Thunderball, the fourth James Bond film had come out two years earlier, with You Only Live Twice starring Sean Connery as Bond, still months away from release. No Time to Die, the 25th film in the franchise, was released in September and has grossed more than $460 million (£334 million) so far, despite the effects of the pandemic.
Instead, Rice, said he suggested a biblical theme.
“I thought probably the Bible would be a good idea, and Joseph was my favourite Bible story as a kid,” he told the podcast. "When it came to the end of term school concert it went down so well with the parents, the headmaster said we've got to do this again in a bigger hall."
By chance, the father of one of the school's choir boys worked as a music writer for a national newspaper and wrote up a rave review of the next performance by the children from Colet Court school in London in a church.
It was then performed for a third time at St. Paul's Cathedral – a performance that was put on record and released.

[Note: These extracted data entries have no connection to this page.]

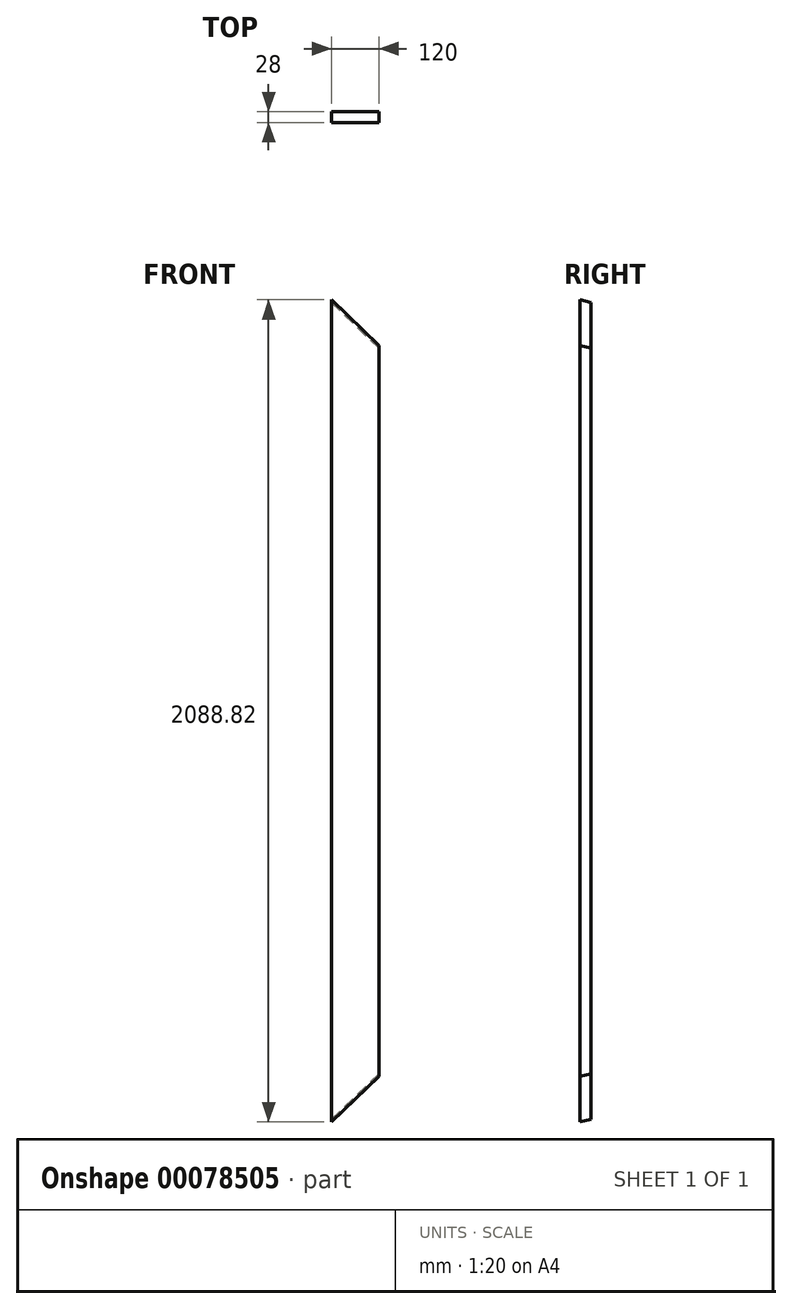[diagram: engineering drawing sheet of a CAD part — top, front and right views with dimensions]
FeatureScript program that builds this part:
annotation { "Feature Type Name" : "Feature", "Feature Type Description" : "" }
export const myFeature = defineFeature(function(context is Context, id is Id, definition is map)
    precondition{}
    {
        {
            var Q0;
            Q0=qCreatedBy(makeId("Top.planeOp"),FACE);
            var sketch = newSketch(context, id + "F0", { "sketchPlane" : qUnion([Q0])});
            skLineSegment(sketch, "E0.bottom", {"start": v(60, -14) * mm, "end": v(-60, -14) * mm});
            skLineSegment(sketch, "E0.top", {"start": v(60, 14) * mm, "end": v(-60, 14) * mm});
            skLineSegment(sketch, "E0.left", {"start": v(60, -14) * mm, "end": v(60, 14) * mm});
            skLineSegment(sketch, "E0.right", {"start": v(-60, -14) * mm, "end": v(-60, 14) * mm});
            skPoint(sketch, "E0.middle", {"position": v(0, 0) * mm});
            skSolve(sketch);
        }
        {
            var Q0;
            Q0=makeQuery(id+"F0.imprint","IMPRINT",FACE,{"disambiguationData":[TD([[makeQuery(id+"F0.imprint","IMPRINT",EDGE,{"derivedFrom":sQuery(id+"F0.wireOp",EDGE,"E0.bottom")}),-1.0]])]});
            extrude(context, id + "F1", {"entities" : qUnion([Q0]), "endBound" : BoundingType.SYMMETRIC, "depth" : 2100 * mm});
        }
        {
            var Q0;
            Q0=makeQuery(id+"F1.opExtrude","CAP_EDGE",EDGE,{"disambiguationData":[OSD([sQuery(id+"F0.wireOp",EDGE,"E0.left")])],"isStart":true});
            var Q1;
            Q1=makeQuery(id+"F1.opExtrude","CAP_EDGE",EDGE,{"disambiguationData":[OSD([sQuery(id+"F0.wireOp",EDGE,"E0.left")])],"isStart":false});
            chamfer(context, id + "F2", {"entities" : qUnion([Q0, Q1]), "chamferType" : ChamferType.OFFSET_ANGLE, "width" : 120 * mm, "oppositeDirection" : false, "angle" : 46 * degree, "tangentPropagation" : true});
        }
        {
            var Q0;
            Q0=makeQuery(id+"F2.opChamfer","BLEND_EDGE",EDGE,{"blendedFrom":[makeQuery(id+"F1.opExtrude","CAP_EDGE",EDGE,{"disambiguationData":[OSD([sQuery(id+"F0.wireOp",EDGE,"E0.left")])],"isStart":true}),makeQuery(id+"F1.opExtrude","SWEPT_FACE",FACE,{"disambiguationData":[OSD([sQuery(id+"F0.wireOp",EDGE,"E0.top")])]})],"blendedInto":[makeQuery(id+"F1.opExtrude","SWEPT_FACE",FACE,{"disambiguationData":[OSD([sQuery(id+"F0.wireOp",EDGE,"E0.top")])]})]});
            var Q1;
            Q1=makeQuery(id+"F2.opChamfer","BLEND_EDGE",EDGE,{"blendedFrom":[makeQuery(id+"F1.opExtrude","CAP_EDGE",EDGE,{"disambiguationData":[OSD([sQuery(id+"F0.wireOp",EDGE,"E0.left")])],"isStart":false}),makeQuery(id+"F1.opExtrude","SWEPT_FACE",FACE,{"disambiguationData":[OSD([sQuery(id+"F0.wireOp",EDGE,"E0.top")])]})],"blendedInto":[makeQuery(id+"F1.opExtrude","SWEPT_FACE",FACE,{"disambiguationData":[OSD([sQuery(id+"F0.wireOp",EDGE,"E0.top")])]})]});
            chamfer(context, id + "F3", {"entities" : qUnion([Q0, Q1]), "chamferType" : ChamferType.OFFSET_ANGLE, "width" : 6 * mm, "oppositeDirection" : false, "angle" : 80 * degree, "tangentPropagation" : true});
        }
    });
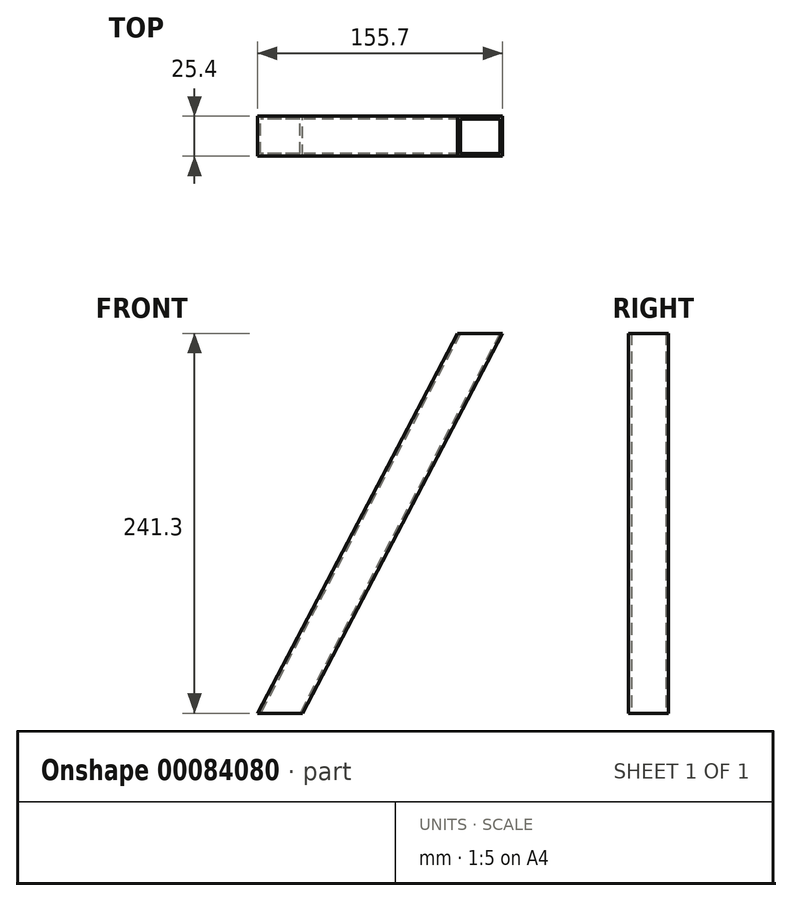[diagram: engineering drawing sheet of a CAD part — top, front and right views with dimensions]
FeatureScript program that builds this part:
annotation { "Feature Type Name" : "Feature", "Feature Type Description" : "" }
export const myFeature = defineFeature(function(context is Context, id is Id, definition is map)
    precondition{}
    {
        {
            var Q0;
            Q0=qCreatedBy(makeId("Front.planeOp"),FACE);
            var sketch = newSketch(context, id + "F0", { "sketchPlane" : qUnion([Q0])});
            skLineSegment(sketch, "E0", {"start": v(0, 0) * mm, "end": v(127, 241.3) * mm});
            skSolve(sketch);
        }
        {
            var Q0;
            Q0=sQuery(id+"F0.wireOp",EDGE,"E0");
            var Q1;
            Q1=sQuery(id+"F0.wireOp",VERTEX,"E0.start");
            cPlane(context, id + "F1", {"entities" : qUnion([Q0, Q1]), "cplaneType" : CPlaneType.CURVE_POINT, "offset" : 152.4 * mm, "width" : 152.4 * mm, "height" : 152.4 * mm});
        }
        {
            var Q0;
            Q0=qCreatedBy(id+"F1.planeOp",FACE);
            var sketch = newSketch(context, id + "F2", { "sketchPlane" : qUnion([Q0])});
            skLineSegment(sketch, "E1.rect.bottom", {"start": v(12.7, -12.7) * mm, "end": v(-12.7, -12.7) * mm});
            skLineSegment(sketch, "E1.rect.top", {"start": v(12.7, 12.7) * mm, "end": v(-12.7, 12.7) * mm});
            skLineSegment(sketch, "E1.rect.left", {"start": v(12.7, -12.7) * mm, "end": v(12.7, 12.7) * mm});
            skLineSegment(sketch, "E1.rect.right", {"start": v(-12.7, -12.7) * mm, "end": v(-12.7, 12.7) * mm});
            skPoint(sketch, "E1.rect.middle", {"position": v(0, 0) * mm});
            skLineSegment(sketch, "E2.rect.bottom", {"start": v(11.05, -11.05) * mm, "end": v(-11.05, -11.05) * mm});
            skLineSegment(sketch, "E2.rect.top", {"start": v(11.05, 11.05) * mm, "end": v(-11.05, 11.05) * mm});
            skLineSegment(sketch, "E2.rect.left", {"start": v(11.05, -11.05) * mm, "end": v(11.05, 11.05) * mm});
            skLineSegment(sketch, "E2.rect.right", {"start": v(-11.05, -11.05) * mm, "end": v(-11.05, 11.05) * mm});
            skSolve(sketch);
        }
        {
            var Q0;
            Q0=qCreatedBy(makeId("Top.planeOp"),FACE);
            cPlane(context, id + "F3", {"entities" : qUnion([Q0]), "cplaneType" : CPlaneType.OFFSET, "offset" : 241.3 * mm, "width" : 152.4 * mm, "height" : 152.4 * mm});
        }
        {
            var Q0;
            Q0=makeQuery(id+"F2.imprint","IMPRINT",FACE,{"disambiguationData":[TD([[makeQuery(id+"F2.imprint","IMPRINT",EDGE,{"derivedFrom":sQuery(id+"F2.wireOp",EDGE,"E1.rect.bottom")}),-1.0]])]});
            var Q1;
            Q1=qCreatedBy(id+"F3.planeOp",FACE);
            var Q2;
            Q2=qCreatedBy(makeId("Top.planeOp"),FACE);
            extrude(context, id + "F4", {"entities" : qUnion([Q0]), "endBound" : BoundingType.UP_TO_SURFACE, "endBoundEntityFace" : qUnion([Q1]), "depth" : 304.8 * mm, "hasSecondDirection" : true, "secondDirectionBound" : SecondDirectionBoundingType.UP_TO_SURFACE, "secondDirectionOppositeDirection" : true, "secondDirectionBoundEntityFace" : qUnion([Q2]), "secondDirectionDepth" : 25.4 * mm});
        }
    });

That release then led to Rice and Lloyd Webber’s controversial but equally successful hit, Jesus Christ Superstar.
Sticking with the biblical theme
"Because of our connection with the Dean of St. Paul's, we had this weird idea to do something on the life of Jesus seen through the eyes of Judas Iscariot,” Rice said. "But nobody wanted to stage it. They all said no, no, this is an outrageous idea – or religion won't work.
“The only guy who wanted to do it was a guy at MCA Records called Brian Brolly. We were therefore forced in a way out of desperation to make an album rather than go for a show."
That, however, turned out be a stroke of luck, claimed Rice.
"Thank God we did, because then we could make it more rock, we had to aim for the radio.
"And Andrew was able to put huge forces together like an orchestra and a choir and a rock band, which you would never have done in those days in the theatre."